3) If PC of two different processes are the same and cache are virtually-tagged, one process could easily get into the data of another process, which is not safe.

4) In modern OS, different virtual addresses are allowd to be mapped to the same physical address. Using virtual tagging may waste a lot of cache blocks.

Therefore, it's preferable to use physically-tagged cache. But how could we make some improvement on physically-tagged cache? Intel put forward a method called 'Virtually-Indexed Physically-Tagged (VIPT)'. As we know, the transfer between virtual address and physical address only makes a change between virtual page and physical frame, and the offset are the same. Consider in set-associative cache, if we make the 'bits of set' sitting in area of page/frame offset, when accessing the TLB, CPU could using the 'bits of set' to access cache at the same time.


Let me illusrate this process in detail (set-associative cache and without way prediction):

Traditional Physically-tagged

Cycle 1: Accessing TLB and get the physical address from MMU. (Assuming TLB hit)

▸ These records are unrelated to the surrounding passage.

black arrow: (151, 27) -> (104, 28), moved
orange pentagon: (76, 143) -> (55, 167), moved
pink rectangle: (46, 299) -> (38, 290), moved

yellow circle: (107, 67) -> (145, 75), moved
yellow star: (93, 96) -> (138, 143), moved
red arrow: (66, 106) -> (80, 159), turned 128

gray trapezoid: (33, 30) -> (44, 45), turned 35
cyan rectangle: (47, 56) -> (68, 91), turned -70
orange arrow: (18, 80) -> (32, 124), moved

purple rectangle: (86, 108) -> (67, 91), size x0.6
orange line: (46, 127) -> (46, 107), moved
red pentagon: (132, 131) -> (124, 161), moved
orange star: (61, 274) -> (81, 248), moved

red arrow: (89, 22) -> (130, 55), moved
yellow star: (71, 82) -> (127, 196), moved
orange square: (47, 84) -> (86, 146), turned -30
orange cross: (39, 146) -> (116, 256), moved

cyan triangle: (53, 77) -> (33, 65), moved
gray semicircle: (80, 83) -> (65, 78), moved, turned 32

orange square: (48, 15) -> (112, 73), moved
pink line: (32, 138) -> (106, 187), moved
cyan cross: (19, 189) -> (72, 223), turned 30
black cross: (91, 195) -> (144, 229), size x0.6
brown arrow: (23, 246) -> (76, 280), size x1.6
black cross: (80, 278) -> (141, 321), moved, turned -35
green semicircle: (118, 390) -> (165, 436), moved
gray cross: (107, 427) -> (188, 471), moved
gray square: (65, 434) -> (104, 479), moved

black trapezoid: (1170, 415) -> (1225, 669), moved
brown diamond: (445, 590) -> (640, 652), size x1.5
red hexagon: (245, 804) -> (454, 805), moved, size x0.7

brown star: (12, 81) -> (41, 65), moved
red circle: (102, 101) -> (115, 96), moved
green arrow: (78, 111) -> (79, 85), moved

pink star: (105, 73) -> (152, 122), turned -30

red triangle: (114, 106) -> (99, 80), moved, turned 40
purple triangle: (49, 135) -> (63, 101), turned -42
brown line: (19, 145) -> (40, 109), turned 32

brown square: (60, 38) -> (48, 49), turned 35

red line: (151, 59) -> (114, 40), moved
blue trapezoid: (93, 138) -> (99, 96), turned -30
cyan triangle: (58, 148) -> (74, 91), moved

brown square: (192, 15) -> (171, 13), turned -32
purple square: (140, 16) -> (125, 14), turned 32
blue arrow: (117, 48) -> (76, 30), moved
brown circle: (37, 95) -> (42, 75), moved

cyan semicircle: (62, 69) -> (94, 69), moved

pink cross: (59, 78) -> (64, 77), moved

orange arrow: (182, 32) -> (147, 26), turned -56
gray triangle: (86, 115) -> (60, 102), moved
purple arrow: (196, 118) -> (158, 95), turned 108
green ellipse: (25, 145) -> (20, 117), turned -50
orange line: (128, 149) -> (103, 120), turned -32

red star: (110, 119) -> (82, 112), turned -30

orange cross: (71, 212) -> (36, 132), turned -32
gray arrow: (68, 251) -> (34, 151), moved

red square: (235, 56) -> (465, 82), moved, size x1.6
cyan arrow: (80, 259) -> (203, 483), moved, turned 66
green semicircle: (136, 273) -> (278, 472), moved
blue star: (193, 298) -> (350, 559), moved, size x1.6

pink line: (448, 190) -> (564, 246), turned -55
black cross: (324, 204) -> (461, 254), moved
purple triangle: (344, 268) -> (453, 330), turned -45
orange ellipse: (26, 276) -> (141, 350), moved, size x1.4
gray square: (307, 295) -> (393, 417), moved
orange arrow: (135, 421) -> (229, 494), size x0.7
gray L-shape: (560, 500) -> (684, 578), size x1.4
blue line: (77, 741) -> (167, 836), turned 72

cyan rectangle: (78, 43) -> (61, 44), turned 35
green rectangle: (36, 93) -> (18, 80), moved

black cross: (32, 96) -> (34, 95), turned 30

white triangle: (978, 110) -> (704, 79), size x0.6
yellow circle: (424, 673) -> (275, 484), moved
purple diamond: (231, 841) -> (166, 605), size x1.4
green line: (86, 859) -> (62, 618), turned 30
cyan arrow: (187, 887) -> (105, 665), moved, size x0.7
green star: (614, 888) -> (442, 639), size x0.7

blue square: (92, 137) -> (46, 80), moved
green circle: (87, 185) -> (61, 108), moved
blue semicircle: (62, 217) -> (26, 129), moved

Cycle 2: Using the physical address achieved from last cycle to get set number and access cache. (Assuming Cache hit)

Cycle 3: Compare TAGs in the set we selected in last cycle.

Cycle 4: Get proper data from the cache line achieved from last cycle based on data offset inside an cache line.

Using 'Virtually-Indexed Physically-Tagged'

Cycle 1: Accessing TLB and get the physical address from MMU. At the same time, get set number and access cache based on page/frame offset bits of virtual address. (Assuming TLB and cache both hit)

Cycle 2: Compare TAGs in the set we selected in last cycle.

Cycle 3: Get proper data from the cache line achieved from last cycle based on data offset inside an cache line.

Problem of VIPT: Since the cache line size is fixed, page size is also fixed, the set number is limited, so the ways in an associativity will increase.

Exclusive Cache and Inclusive Cache

Exclusive cache is if a data is in a level of cache, that cannot be in any other levels of caches. Which means each time a cache line being evicted will be throw to the next level cache. The advantage of exclusive cache is storing more data in cache, but the con is no redundency in cache.

Inclusive cache is what ever in this level's cache is in the next level's cache. The pro of inclusive cache is redundency, but the con is cache miss rate will increase. Inclusive cache could also be divided into strict inclusive cache and not-strict inclusive cache. Strict inclusive cache is prefered when size GAP between different levels of cache is big. Not-strict inclusive cache is prefered when size GAP is not very big. Suppose the GAP is not so big and if you use strict inclusive approach, you're very likely to enconter cache conflict.